*Passage for review:*
A movie review by Alex First

Her parents died when she was young.
She only knew fragments of their lives, material she had pieced together from her mother’s diary.
Her grandparents on her father’s side kept her at arm’s length, but why?

This is the story of 18-year-old Marina (Llúcia Garcia) who is looking for answers. 

The year is 2004 and she arrives in Vigo, on the Spanish Atlantic coast.

She wants her grandparents’ signature on documents she needs for a scholarship application.

But before she meets them, she will be greeted by her uncles, aunties and cousins.

They have different accounts of where her parents lived and exactly what went down.

Marina doesn’t want to be shielded from the truth. She really wants to understand.

There is no doubt that her folks were very much into each other, but the 1980s in Spain was a time when heroin was in abundant supply and AIDS was raging.

 Marina finds that her grandmother isn’t exactly the warmest person in the world and, along with her grandfather, is holding onto a long-buried secret.

*Requirement 1:* Which lines of the listing contain the string "using"? Pick out each of them, treating case as significant.
The movie review and the listing are unrelated to each other.

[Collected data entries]

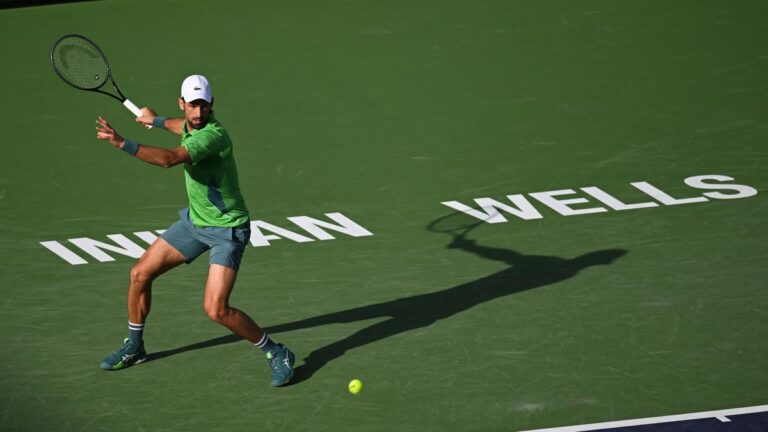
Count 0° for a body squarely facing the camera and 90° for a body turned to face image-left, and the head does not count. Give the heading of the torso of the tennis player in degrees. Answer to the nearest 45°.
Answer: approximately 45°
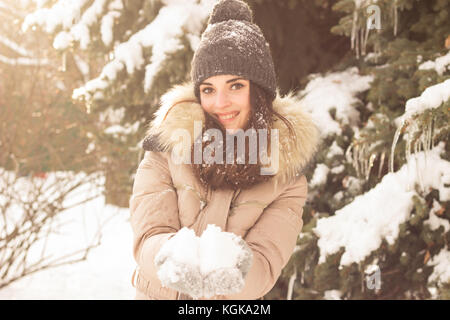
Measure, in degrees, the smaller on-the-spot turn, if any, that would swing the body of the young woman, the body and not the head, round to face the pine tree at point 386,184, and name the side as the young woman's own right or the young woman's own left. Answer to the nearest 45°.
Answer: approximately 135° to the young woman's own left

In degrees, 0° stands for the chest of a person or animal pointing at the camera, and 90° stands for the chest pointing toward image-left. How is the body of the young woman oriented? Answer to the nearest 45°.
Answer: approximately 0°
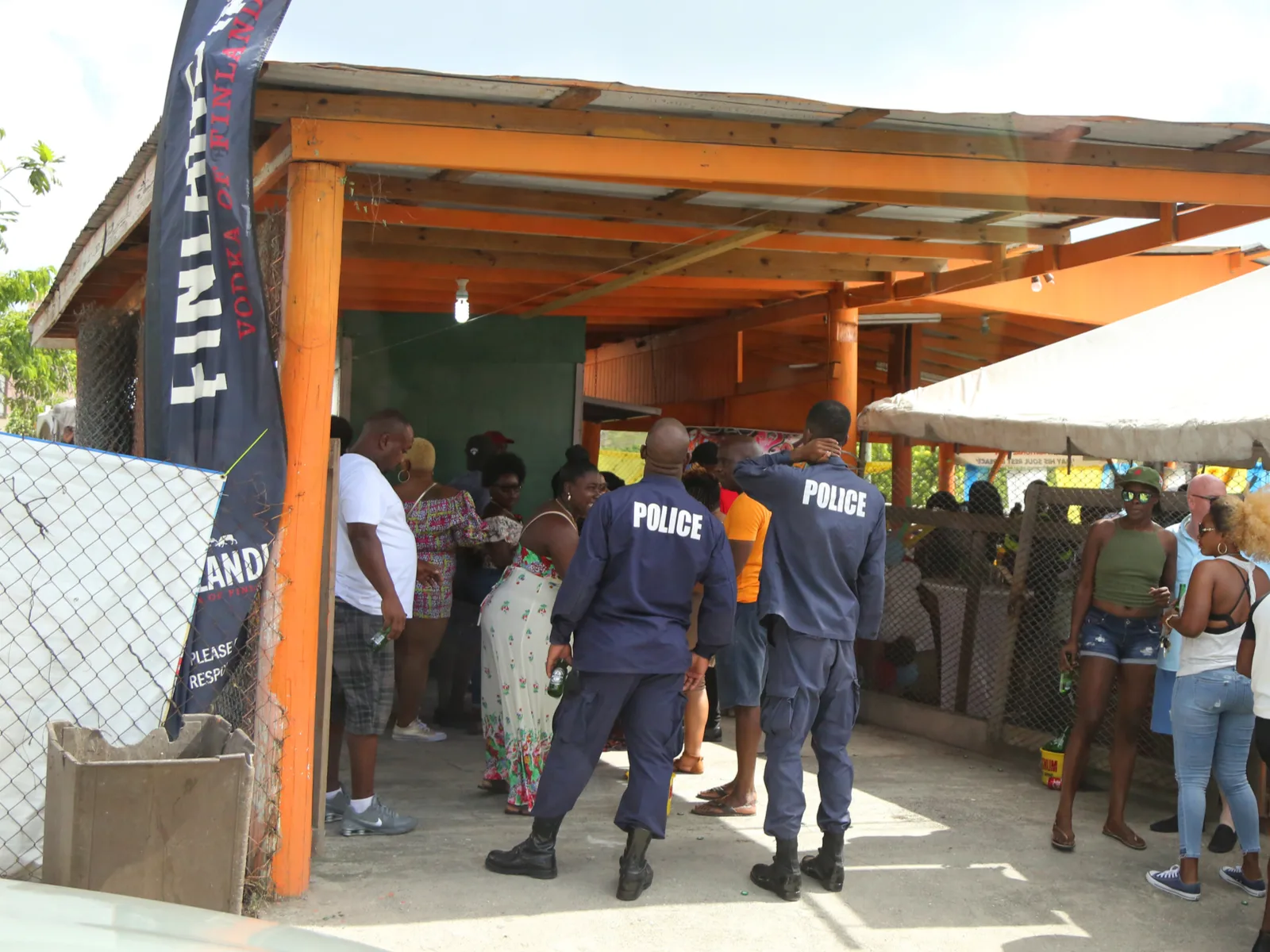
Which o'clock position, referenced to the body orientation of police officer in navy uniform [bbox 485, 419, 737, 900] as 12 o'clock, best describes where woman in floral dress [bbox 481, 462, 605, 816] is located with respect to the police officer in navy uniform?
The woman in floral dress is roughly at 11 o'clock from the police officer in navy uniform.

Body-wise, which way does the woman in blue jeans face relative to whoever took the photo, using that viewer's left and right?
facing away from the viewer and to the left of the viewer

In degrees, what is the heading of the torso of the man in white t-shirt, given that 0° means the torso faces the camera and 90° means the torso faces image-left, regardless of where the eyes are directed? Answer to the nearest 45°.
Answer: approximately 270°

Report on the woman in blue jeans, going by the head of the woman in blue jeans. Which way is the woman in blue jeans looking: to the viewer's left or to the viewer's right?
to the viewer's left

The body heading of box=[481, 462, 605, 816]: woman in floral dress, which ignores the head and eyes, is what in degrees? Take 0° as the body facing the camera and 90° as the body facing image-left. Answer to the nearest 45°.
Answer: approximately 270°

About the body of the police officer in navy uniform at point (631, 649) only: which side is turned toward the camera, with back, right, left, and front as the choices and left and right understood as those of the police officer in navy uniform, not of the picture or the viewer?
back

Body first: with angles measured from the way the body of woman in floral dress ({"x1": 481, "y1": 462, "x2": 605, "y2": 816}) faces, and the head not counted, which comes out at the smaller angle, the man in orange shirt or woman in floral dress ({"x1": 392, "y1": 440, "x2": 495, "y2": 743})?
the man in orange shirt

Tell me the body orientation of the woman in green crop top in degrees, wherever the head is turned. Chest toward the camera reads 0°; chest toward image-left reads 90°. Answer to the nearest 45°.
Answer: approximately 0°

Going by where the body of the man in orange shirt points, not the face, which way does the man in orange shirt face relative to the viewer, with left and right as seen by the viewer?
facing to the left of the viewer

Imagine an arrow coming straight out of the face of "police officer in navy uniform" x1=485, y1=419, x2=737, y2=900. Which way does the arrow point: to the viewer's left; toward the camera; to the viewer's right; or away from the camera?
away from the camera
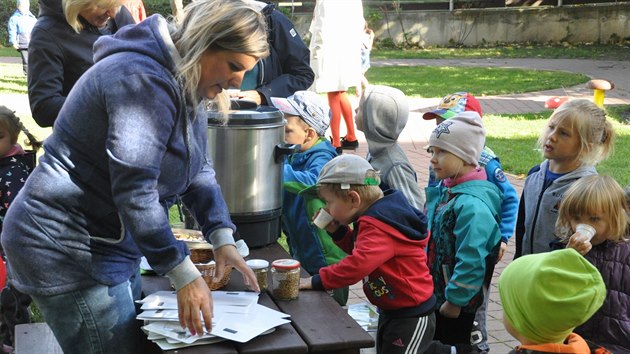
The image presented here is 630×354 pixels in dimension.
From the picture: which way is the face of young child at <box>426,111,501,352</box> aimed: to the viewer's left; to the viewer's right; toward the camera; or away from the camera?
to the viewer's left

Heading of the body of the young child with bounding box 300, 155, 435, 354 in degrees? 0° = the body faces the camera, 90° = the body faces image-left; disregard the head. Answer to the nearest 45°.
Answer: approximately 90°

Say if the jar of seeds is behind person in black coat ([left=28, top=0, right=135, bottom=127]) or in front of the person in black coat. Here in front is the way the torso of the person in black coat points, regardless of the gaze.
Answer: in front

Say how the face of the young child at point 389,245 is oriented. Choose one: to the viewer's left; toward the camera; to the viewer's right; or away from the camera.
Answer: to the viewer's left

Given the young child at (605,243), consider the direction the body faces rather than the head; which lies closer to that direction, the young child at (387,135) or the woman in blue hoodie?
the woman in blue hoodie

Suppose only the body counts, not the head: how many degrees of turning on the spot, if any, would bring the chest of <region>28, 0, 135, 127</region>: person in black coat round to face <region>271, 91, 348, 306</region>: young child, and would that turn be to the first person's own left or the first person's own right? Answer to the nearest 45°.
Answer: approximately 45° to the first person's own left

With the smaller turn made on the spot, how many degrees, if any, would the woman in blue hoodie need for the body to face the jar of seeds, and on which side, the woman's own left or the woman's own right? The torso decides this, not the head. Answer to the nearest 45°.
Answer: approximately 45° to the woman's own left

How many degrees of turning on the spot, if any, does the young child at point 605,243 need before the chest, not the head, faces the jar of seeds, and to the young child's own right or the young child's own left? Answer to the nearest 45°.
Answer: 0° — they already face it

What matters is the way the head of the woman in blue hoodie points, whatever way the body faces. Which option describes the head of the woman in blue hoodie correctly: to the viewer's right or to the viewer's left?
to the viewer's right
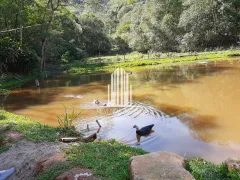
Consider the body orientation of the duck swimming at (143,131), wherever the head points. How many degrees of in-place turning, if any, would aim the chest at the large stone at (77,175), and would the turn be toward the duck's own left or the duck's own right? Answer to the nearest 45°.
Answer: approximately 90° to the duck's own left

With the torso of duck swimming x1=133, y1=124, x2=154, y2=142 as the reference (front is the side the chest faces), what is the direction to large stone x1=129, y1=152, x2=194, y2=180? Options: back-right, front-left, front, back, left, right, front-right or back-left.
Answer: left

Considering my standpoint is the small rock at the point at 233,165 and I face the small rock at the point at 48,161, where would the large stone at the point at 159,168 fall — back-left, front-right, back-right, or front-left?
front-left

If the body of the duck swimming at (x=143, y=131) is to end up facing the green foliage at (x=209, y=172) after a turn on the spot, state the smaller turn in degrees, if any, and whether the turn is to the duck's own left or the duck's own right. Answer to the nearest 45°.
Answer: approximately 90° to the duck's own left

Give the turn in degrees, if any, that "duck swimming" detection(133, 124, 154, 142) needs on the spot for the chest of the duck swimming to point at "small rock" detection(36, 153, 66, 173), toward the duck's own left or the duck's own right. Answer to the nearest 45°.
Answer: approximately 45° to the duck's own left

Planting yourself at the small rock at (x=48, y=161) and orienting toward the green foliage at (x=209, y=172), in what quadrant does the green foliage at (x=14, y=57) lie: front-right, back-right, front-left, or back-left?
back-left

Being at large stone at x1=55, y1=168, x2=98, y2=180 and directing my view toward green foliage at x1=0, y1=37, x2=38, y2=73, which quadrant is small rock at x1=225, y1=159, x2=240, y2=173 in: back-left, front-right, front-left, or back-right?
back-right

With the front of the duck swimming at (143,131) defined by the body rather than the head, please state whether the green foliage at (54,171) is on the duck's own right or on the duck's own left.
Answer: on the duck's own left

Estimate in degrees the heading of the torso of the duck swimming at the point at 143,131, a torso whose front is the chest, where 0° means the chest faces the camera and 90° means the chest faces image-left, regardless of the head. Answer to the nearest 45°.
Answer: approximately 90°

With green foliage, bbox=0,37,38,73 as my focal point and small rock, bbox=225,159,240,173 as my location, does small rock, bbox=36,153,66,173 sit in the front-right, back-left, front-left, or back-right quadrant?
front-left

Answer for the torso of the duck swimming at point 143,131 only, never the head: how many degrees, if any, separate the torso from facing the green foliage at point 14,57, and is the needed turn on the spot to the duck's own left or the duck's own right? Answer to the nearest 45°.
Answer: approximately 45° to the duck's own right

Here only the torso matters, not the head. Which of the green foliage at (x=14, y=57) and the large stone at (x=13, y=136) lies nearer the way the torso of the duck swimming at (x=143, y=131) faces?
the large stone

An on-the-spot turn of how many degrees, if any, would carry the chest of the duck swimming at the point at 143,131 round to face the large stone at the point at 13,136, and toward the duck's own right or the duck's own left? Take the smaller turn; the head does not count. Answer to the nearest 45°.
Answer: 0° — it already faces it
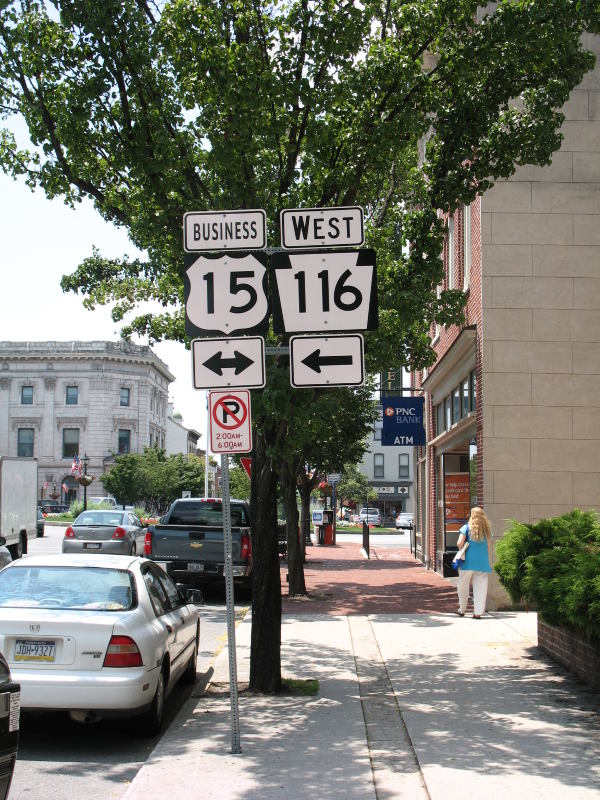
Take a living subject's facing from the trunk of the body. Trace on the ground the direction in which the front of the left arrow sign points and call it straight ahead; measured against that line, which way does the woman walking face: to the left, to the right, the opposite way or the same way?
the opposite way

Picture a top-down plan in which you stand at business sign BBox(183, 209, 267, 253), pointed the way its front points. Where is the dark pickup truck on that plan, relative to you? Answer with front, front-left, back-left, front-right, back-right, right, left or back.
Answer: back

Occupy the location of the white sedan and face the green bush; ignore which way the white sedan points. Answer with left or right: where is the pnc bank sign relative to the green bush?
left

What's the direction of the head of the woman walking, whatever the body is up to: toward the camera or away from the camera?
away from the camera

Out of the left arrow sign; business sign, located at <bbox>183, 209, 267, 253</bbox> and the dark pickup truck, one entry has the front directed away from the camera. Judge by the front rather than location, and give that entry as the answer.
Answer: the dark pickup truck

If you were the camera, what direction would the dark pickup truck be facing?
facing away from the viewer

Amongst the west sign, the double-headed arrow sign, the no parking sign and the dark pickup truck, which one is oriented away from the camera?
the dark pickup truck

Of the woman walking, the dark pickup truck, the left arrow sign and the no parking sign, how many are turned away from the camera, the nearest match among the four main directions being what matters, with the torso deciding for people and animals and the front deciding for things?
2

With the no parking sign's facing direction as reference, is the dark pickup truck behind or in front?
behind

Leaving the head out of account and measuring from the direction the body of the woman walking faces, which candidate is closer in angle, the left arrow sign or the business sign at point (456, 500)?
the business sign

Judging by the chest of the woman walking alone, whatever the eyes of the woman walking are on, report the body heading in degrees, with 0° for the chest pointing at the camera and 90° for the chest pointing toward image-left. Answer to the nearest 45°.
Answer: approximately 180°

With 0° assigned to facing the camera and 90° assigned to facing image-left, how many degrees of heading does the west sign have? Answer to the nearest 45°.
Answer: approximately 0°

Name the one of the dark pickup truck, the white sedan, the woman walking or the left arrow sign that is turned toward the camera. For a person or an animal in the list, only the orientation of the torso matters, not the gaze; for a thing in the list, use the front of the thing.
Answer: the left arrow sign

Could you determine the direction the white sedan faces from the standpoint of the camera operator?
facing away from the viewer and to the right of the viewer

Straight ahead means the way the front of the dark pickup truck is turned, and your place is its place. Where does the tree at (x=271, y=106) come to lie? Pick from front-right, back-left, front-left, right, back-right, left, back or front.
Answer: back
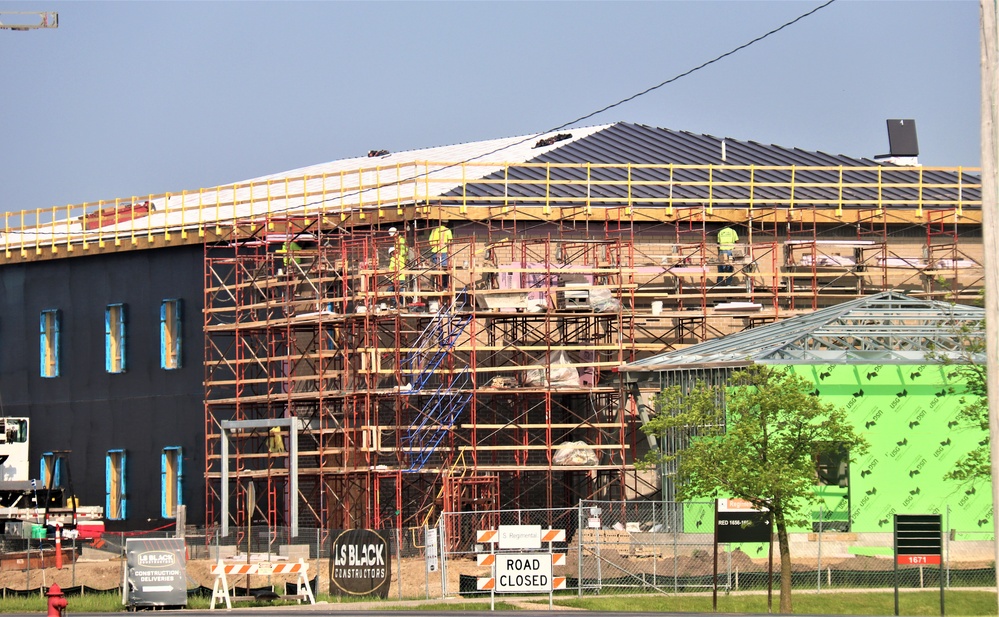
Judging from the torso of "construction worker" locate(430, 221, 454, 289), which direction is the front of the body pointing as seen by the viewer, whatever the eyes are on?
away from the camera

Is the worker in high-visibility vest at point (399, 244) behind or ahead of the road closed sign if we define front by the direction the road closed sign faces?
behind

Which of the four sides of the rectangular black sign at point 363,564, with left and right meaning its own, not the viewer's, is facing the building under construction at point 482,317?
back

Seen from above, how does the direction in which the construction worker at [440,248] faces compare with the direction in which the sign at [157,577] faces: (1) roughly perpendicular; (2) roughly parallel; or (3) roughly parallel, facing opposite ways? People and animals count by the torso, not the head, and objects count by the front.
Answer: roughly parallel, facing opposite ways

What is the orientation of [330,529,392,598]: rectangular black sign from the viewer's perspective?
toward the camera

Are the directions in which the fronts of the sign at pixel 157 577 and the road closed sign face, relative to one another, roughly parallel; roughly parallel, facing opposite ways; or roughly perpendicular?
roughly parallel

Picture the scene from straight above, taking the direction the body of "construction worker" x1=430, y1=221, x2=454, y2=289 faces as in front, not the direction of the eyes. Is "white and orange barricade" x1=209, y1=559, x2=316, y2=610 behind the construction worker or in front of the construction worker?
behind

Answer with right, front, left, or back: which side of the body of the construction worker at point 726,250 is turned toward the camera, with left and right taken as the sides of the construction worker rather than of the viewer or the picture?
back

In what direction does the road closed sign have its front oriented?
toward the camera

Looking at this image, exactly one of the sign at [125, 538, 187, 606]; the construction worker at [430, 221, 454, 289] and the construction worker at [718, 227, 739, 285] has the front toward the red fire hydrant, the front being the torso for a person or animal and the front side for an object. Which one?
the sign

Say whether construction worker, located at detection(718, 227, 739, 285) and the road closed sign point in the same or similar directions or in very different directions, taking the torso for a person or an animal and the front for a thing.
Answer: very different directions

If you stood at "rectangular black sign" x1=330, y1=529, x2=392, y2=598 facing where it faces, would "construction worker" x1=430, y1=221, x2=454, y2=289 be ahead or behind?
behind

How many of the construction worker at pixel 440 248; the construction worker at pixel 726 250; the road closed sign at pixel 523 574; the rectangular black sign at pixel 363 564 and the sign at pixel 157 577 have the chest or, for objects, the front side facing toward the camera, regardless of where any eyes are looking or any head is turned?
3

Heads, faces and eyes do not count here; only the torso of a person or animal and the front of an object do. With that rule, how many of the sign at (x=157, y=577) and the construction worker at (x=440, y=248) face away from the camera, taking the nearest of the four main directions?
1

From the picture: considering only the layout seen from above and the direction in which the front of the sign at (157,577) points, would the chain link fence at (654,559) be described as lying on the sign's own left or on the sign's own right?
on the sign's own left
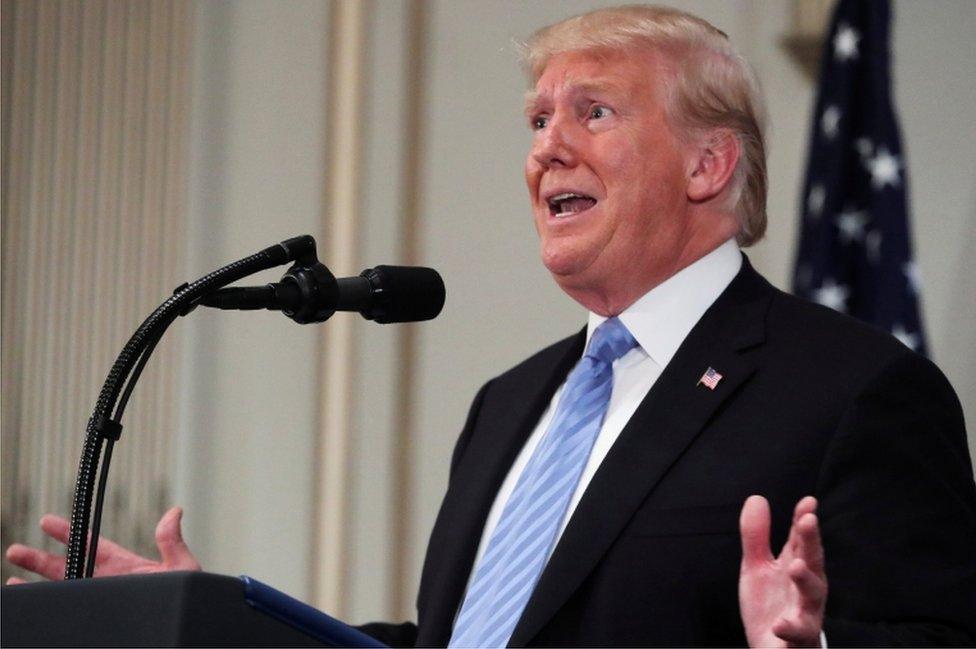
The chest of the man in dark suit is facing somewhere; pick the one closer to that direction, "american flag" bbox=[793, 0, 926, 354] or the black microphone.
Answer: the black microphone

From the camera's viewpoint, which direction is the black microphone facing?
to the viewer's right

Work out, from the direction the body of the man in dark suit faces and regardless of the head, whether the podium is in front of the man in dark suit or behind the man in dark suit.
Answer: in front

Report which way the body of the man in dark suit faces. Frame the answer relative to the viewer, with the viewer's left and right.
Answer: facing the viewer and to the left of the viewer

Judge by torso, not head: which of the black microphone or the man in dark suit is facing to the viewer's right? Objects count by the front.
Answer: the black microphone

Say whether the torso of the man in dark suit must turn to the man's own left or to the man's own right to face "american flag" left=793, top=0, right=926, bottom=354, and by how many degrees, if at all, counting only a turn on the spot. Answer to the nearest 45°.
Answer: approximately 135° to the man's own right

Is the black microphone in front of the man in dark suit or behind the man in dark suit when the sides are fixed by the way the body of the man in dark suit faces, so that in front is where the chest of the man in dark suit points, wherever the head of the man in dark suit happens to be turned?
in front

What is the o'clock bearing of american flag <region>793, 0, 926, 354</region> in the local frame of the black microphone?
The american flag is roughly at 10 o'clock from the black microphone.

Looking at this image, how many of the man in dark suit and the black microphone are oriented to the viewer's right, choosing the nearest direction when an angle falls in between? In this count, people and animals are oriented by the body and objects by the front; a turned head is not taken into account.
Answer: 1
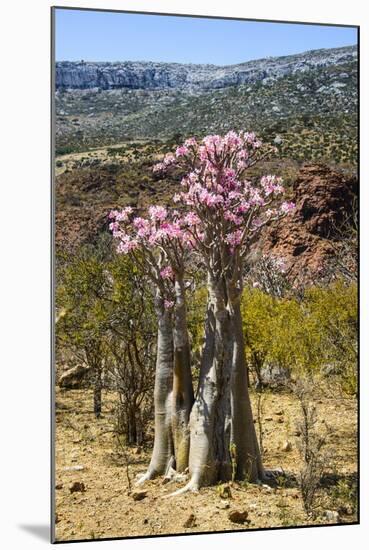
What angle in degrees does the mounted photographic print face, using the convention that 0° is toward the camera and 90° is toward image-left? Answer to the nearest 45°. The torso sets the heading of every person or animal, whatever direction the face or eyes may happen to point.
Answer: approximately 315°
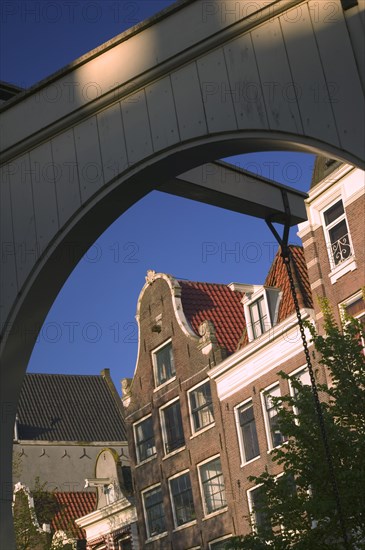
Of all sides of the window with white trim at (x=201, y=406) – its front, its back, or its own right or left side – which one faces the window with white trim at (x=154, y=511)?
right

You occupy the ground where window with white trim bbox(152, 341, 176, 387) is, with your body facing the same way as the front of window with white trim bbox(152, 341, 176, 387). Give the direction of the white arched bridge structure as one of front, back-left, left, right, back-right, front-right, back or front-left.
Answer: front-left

*Requirement 2:* Can you return the full movie review word for word?

*Answer space 1:*
Body-wise, which way does the woman in blue jeans face relative to whoever took the photo, using that viewer's left and right?
What angle in degrees does the mounted photographic print face, using the convention that 0° is toward the camera and 90° is toward image-left? Answer to the nearest 45°. The torso sets the heading of every person or animal, whatever direction the face or eyes may happen to point.

*Answer space 2:*
A movie review by Alex First

Her parents died when she was young.
She only knew fragments of their lives, material she had pieced together from her mother’s diary.
Her grandparents on her father’s side kept her at arm’s length, but why?

This is the story of 18-year-old Marina (Llúcia Garcia) who is looking for answers. 

The year is 2004 and she arrives in Vigo, on the Spanish Atlantic coast.

She wants her grandparents’ signature on documents she needs for a scholarship application.

But before she meets them, she will be greeted by her uncles, aunties and cousins.

They have different accounts of where her parents lived and exactly what went down.

Marina doesn’t want to be shielded from the truth. She really wants to understand.

There is no doubt that her folks were very much into each other, but the 1980s in Spain was a time when heroin was in abundant supply and AIDS was raging.

 Marina finds that her grandmother isn’t exactly the warmest person in the world and, along with her grandfather, is holding onto a long-buried secret.